* **Prompt**
Translate this sentence from the article on mock data below into Spanish: "We have now enumerated the variants of the username field that we expect to deal with."

* **Document**
[Start]

Jonathan

Posted on Jan 1, 2022 • Edited on Jul 11

The many uses of mock data

#mock #data #dummy #code

Mock data, dummy data, fake data, test data, sample data.

These terms all express the same thing:

Data that a developer hard-codes in place of real data.

In my observation, mock data has tended to be used in a rather loose, slipshod, careless manner. Unlike documentation, it is treated as the garbage of software material. (Sometimes even referred to as "garbage data"). People will try to avoid writing it by using elaborate "generators" such as jFairy or zed.

My argument in this article is that mock data, when treated with respect, turns out to be a supremely useful, versatile and valuable tool.

I find four special uses for mock data:

Iteratively designing and documenting structures
Boosting unit test development
Manually testing a running application
Decoupling development teams

In this article I will elaborate on each of these uses.

1. Iteratively designing and documenting structures

Let's begin with an example that should be reasonably familiar to most developers:

Validating a username in a sign-up form.

Suppose we want to capture and validate one of three kinds of username:

an email address -or-
a 9-character alpha string -or-
a numeric employee number

We might begin by modelling the username field as a string | number data-type that covers all three kinds of username.

type Username = string | number;

The above type expresses a part of our requirements but not all of them. Specifically, it doesn't express such facts as:

the username might be an email
the username might be a 9-character string
the username might be a string longer than 9 characters, but that would be invalid

How might we express these requirements in code prior to writing a validation routine?

One way might be to write descriptive comments next to the field. Another way might be to bring in a hefty and cumbersome "validation framework" such as zed and try to twist and wrangle it to the shape of our specific requirements.

Or... we could simply create a few mock values:

const USERNAME_MOCKS = {
  EMAIL: 'user@website.com',
  TEXT_NINE_CHARS: 'ninechars',
  TEXT_LONGER_THAN_NINE_CHARS: 'longerthanninechars',
  NUMBER: 1234,
}

We have now enumerated the variants of the username field that we expect to deal with.

And we've given them descriptive names. Naming them this way helps us to think clearly about the requirement and allows us to document the requirement in code.

[End]

* **Excerpted data**
[Start]

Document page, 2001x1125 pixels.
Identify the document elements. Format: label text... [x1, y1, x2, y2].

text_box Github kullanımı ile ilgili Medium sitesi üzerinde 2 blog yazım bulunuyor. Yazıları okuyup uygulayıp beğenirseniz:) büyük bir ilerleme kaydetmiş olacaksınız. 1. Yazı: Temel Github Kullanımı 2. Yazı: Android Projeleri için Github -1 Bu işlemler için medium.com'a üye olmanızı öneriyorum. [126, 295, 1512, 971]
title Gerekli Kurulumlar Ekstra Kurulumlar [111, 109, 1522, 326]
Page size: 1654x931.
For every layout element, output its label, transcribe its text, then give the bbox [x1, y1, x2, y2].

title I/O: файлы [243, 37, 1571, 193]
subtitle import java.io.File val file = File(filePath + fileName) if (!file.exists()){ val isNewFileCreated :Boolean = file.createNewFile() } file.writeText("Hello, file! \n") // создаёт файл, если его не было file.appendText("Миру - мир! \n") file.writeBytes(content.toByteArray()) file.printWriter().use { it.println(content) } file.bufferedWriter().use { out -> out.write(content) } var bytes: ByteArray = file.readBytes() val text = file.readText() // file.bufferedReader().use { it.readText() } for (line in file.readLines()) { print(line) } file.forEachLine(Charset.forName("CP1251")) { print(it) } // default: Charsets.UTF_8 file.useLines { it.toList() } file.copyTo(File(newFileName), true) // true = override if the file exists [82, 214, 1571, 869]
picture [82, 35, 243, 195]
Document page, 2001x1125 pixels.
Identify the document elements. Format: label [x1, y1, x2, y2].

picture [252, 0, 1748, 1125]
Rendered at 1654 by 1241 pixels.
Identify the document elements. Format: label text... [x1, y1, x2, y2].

[End]

* **Finished exercise**
Ahora hemos enumerado las variantes del campo de nombre de usuario con las que esperamos tratar.